----- THE DATA

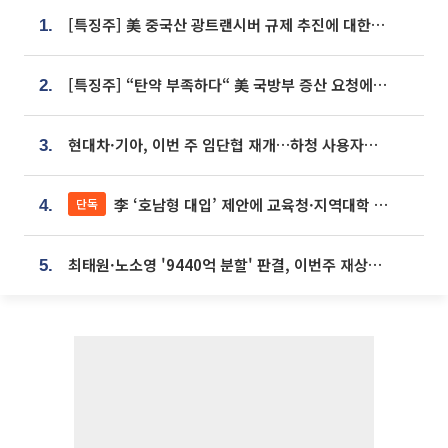
[특징주] 美 중국산 광트랜시버 규제 추진에 대한광통신 등 광통신株 강세
1.
[특징주] “탄약 부족하다“ 美 국방부 증산 요청에⋯국내 방산주 급등세
2.
현대차·기아, 이번 주 임단협 재개…하청 사용자성 재심도 ‘변수’
3.
李 ‘호남형 대입’ 제안에 교육청·지역대학 서·논술형 입시 연계 '착수'
단독
4.
최태원·노소영 '9440억 분할' 판결, 이번주 재상고 여부 주목
5.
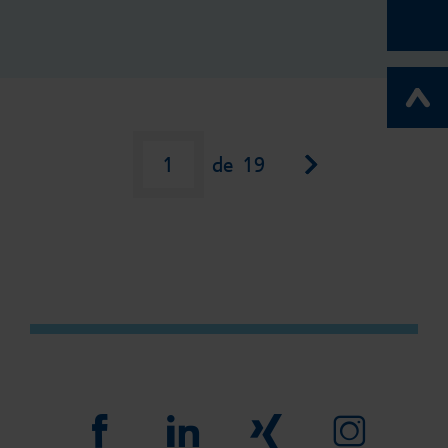
Página siguient
1
de
19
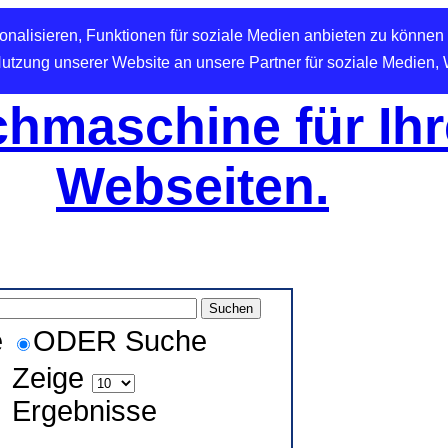
nalisieren, Funktionen für soziale Medien anbieten zu können 
Nutzung unserer Website an unsere Partner für soziale Medien,
hmaschine für Ihr
Webseiten.
e
ODER Suche
Zeige
Ergebnisse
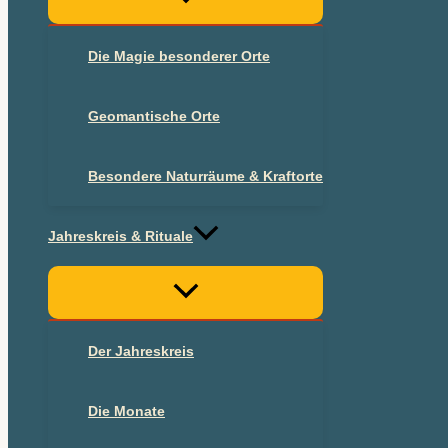
Die Magie besonderer Orte
Geomantische Orte
Besondere Naturräume & Kraftorte
Jahreskreis & Rituale
Der Jahreskreis
Die Monate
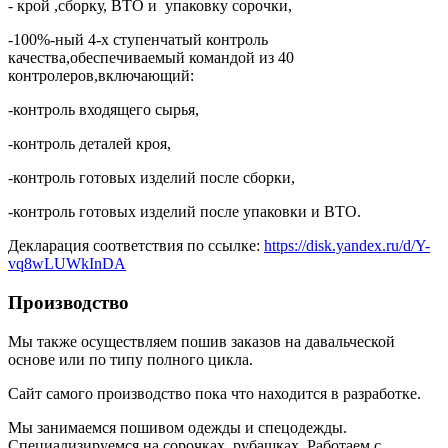
- крой ,сборку, ВТО и упаковку сорочки,
-100%-ный 4-х ступенчатый контроль
качества,обеспечиваемый командой из 40
контролеров,включающий:
-контроль входящего сырья,
-контроль деталей кроя,
-контроль готовых изделий после сборки,
-контроль готовых изделий после упаковки и ВТО.
Декларация соответствия по ссылке:
https://disk.yandex.ru/d/Y-
vq8wLUWkInDA
Производство
Мы также осуществляем пошив заказов на давальческой
основе или по типу полного цикла.
Сайт самого производство пока что находится в разработке.
Мы занимаемся пошивом одежды и спецодежды.
Специализируемся на сорочках, рубашках. Работаем с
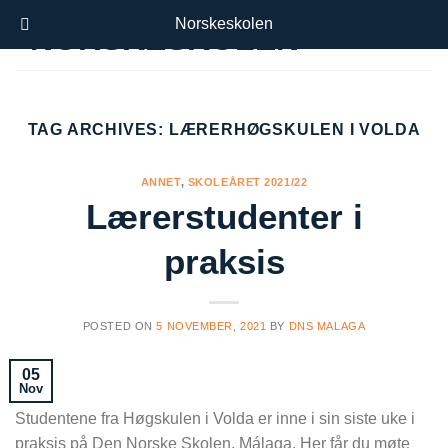
Skip
Norskeskolen
to
content
TAG ARCHIVES:
LÆRERHØGSKULEN I VOLDA
ANNET
,
SKOLEÅRET 2021/22
Lærerstudenter i
praksis
POSTED ON
5 NOVEMBER, 2021
BY
DNS MALAGA
05
Nov
Studentene fra Høgskulen i Volda er inne i sin siste uke i
praksis på Den Norske Skolen, Málaga. Her får du møte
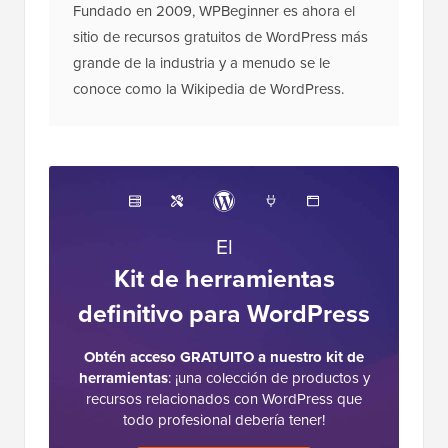
Fundado en 2009, WPBeginner es ahora el
sitio de recursos gratuitos de WordPress más
grande de la industria y a menudo se le
conoce como la Wikipedia de WordPress.
El
Kit de herramientas
definitivo para WordPress
Obtén acceso GRATUITO a nuestro kit de
herramientas
: ¡una colección de productos y
recursos relacionados con WordPress que
todo profesional debería tener!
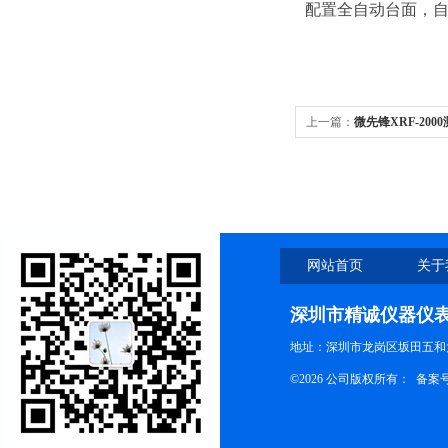
配置全自动台面，自
上一篇：
微先锋XRF-2000测
网站首页
关于
深圳市精诚仪器仪
地址：深圳市龙岗区坂田五和大
©2026 公司版权所有： 备案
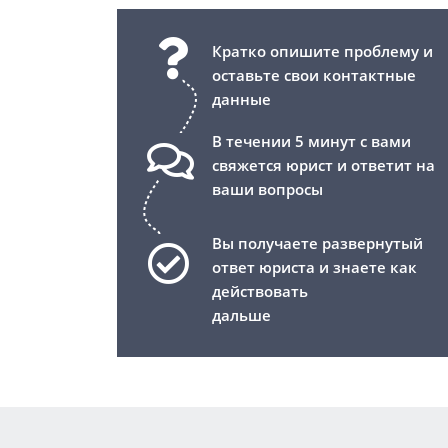
Кратко опишите проблему и
оставьте свои контактные
данные
В течении 5 минут с вами
свяжется юрист и ответит на
ваши вопросы
Вы получаете развернутый
ответ юриста и знаете как
действовать
дальше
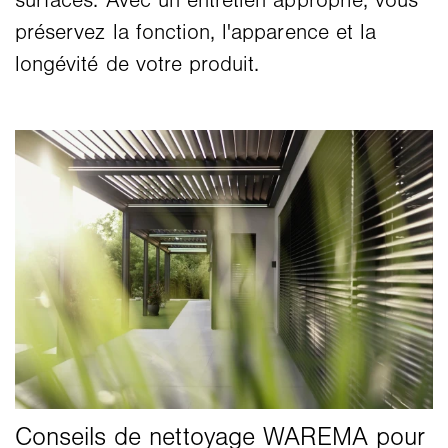
surfaces. Avec un entretien approprié, vous
préservez la fonction, l'apparence et la
longévité de votre produit.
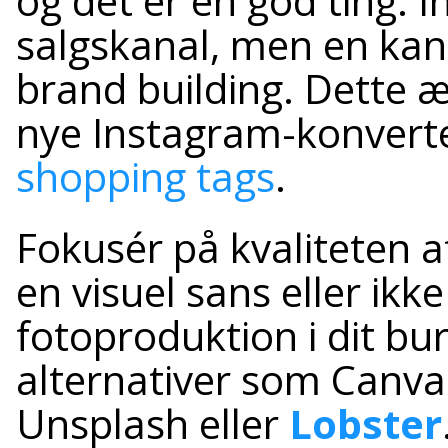
og det er en god ting. 
salgskanal, men en kan
brand building. Dette 
nye Instagram-konverte
shopping tags
.
Fokusér på kvaliteten af
en visuel sans eller ikke
fotoproduktion i dit bu
alternativer som Canva 
Unsplash eller
Lobster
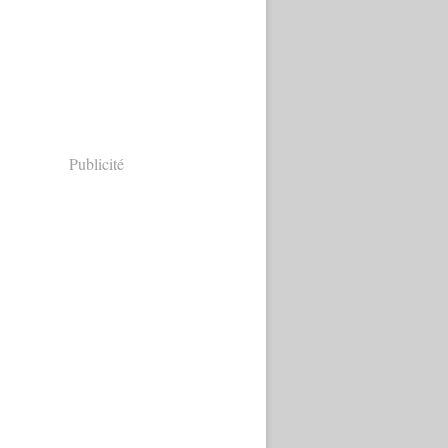
Publicité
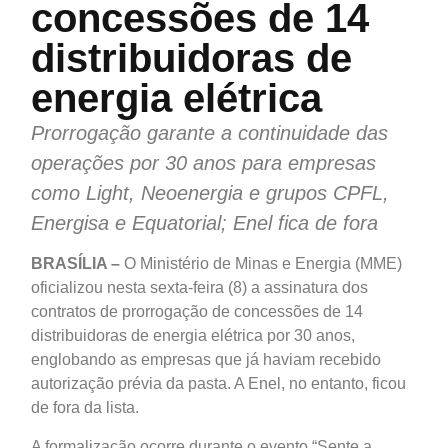
concessões de 14
distribuidoras de
energia elétrica
Prorrogação garante a continuidade das
operações por 30 anos para empresas
como Light, Neoenergia e grupos CPFL,
Energisa e Equatorial; Enel fica de fora
BRASÍLIA –
O Ministério de Minas e Energia (MME)
oficializou nesta sexta-feira (8) a assinatura dos
contratos de prorrogação de concessões de 14
distribuidoras de energia elétrica por 30 anos,
englobando as empresas que já haviam recebido
autorização prévia da pasta. A Enel, no entanto, ficou
de fora da lista.
A formalização ocorre durante o evento “Sente a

----------

### DIRECTIONS
From the first line to the last, copy the records above exactly and leave out the pictures.

### SOLUTION BELOW
[특징주] 美 중국산 광트랜시버 규제 추진에 대한광통신 등 광통신株 강세
1.
[특징주] “탄약 부족하다“ 美 국방부 증산 요청에⋯국내 방산주 급등세
2.
현대차·기아, 이번 주 임단협 재개…하청 사용자성 재심도 ‘변수’
3.
李 ‘호남형 대입’ 제안에 교육청·지역대학 서·논술형 입시 연계 '착수'
단독
4.
최태원·노소영 '9440억 분할' 판결, 이번주 재상고 여부 주목
5.
Página siguient
1
de
19
nalisieren, Funktionen für soziale Medien anbieten zu können 
Nutzung unserer Website an unsere Partner für soziale Medien,
hmaschine für Ihr
Webseiten.
e
ODER Suche
Zeige
Ergebnisse
Die Magie besonderer Orte
Geomantische Orte
Besondere Naturräume & Kraftorte
Jahreskreis & Rituale
Der Jahreskreis
Die Monate
- крой ,сборку, ВТО и упаковку сорочки,
-100%-ный 4-х ступенчатый контроль
качества,обеспечиваемый командой из 40
контролеров,включающий:
-контроль входящего сырья,
-контроль деталей кроя,
-контроль готовых изделий после сборки,
-контроль готовых изделий после упаковки и ВТО.
Декларация соответствия по ссылке:
https://disk.yandex.ru/d/Y-
vq8wLUWkInDA
Производство
Мы также осуществляем пошив заказов на давальческой
основе или по типу полного цикла.
Сайт самого производство пока что находится в разработке.
Мы занимаемся пошивом одежды и спецодежды.
Специализируемся на сорочках, рубашках. Работаем с
Skip
Norskeskolen
to
content
TAG ARCHIVES:
LÆRERHØGSKULEN I VOLDA
ANNET
,
SKOLEÅRET 2021/22
Lærerstudenter i
praksis
POSTED ON
5 NOVEMBER, 2021
BY
DNS MALAGA
05
Nov
Studentene fra Høgskulen i Volda er inne i sin siste uke i
praksis på Den Norske Skolen, Málaga. Her får du møte
Fundado en 2009, WPBeginner es ahora el
sitio de recursos gratuitos de WordPress más
grande de la industria y a menudo se le
conoce como la Wikipedia de WordPress.
El
Kit de herramientas
definitivo para WordPress
Obtén acceso GRATUITO a nuestro kit de
herramientas
: ¡una colección de productos y
recursos relacionados con WordPress que
todo profesional debería tener!
配置全自动台面，自
上一篇：
微先锋XRF-2000测
网站首页
关于
深圳市精诚仪器仪
地址：深圳市龙岗区坂田五和大
©2026 公司版权所有： 备案
Кратко опишите проблему и
оставьте свои контактные
данные
В течении 5 минут с вами
свяжется юрист и ответит на
ваши вопросы
Вы получаете развернутый
ответ юриста и знаете как
действовать
дальше
surfaces. Avec un entretien approprié, vous
préservez la fonction, l'apparence et la
longévité de votre produit.
og det er en god ting. 
salgskanal, men en kan
brand building. Dette 
nye Instagram-konverte
shopping tags
.
Fokusér på kvaliteten af
en visuel sans eller ikke
fotoproduktion i dit bu
alternativer som Canva 
Unsplash eller
Lobster
Publicité
concessões de 14
distribuidoras de
energia elétrica
Prorrogação garante a continuidade das
operações por 30 anos para empresas
como Light, Neoenergia e grupos CPFL,
Energisa e Equatorial; Enel fica de fora
BRASÍLIA –
O Ministério de Minas e Energia (MME)
oficializou nesta sexta-feira (8) a assinatura dos
contratos de prorrogação de concessões de 14
distribuidoras de energia elétrica por 30 anos,
englobando as empresas que já haviam recebido
autorização prévia da pasta. A Enel, no entanto, ficou
de fora da lista.
A formalização ocorre durante o evento “Sente a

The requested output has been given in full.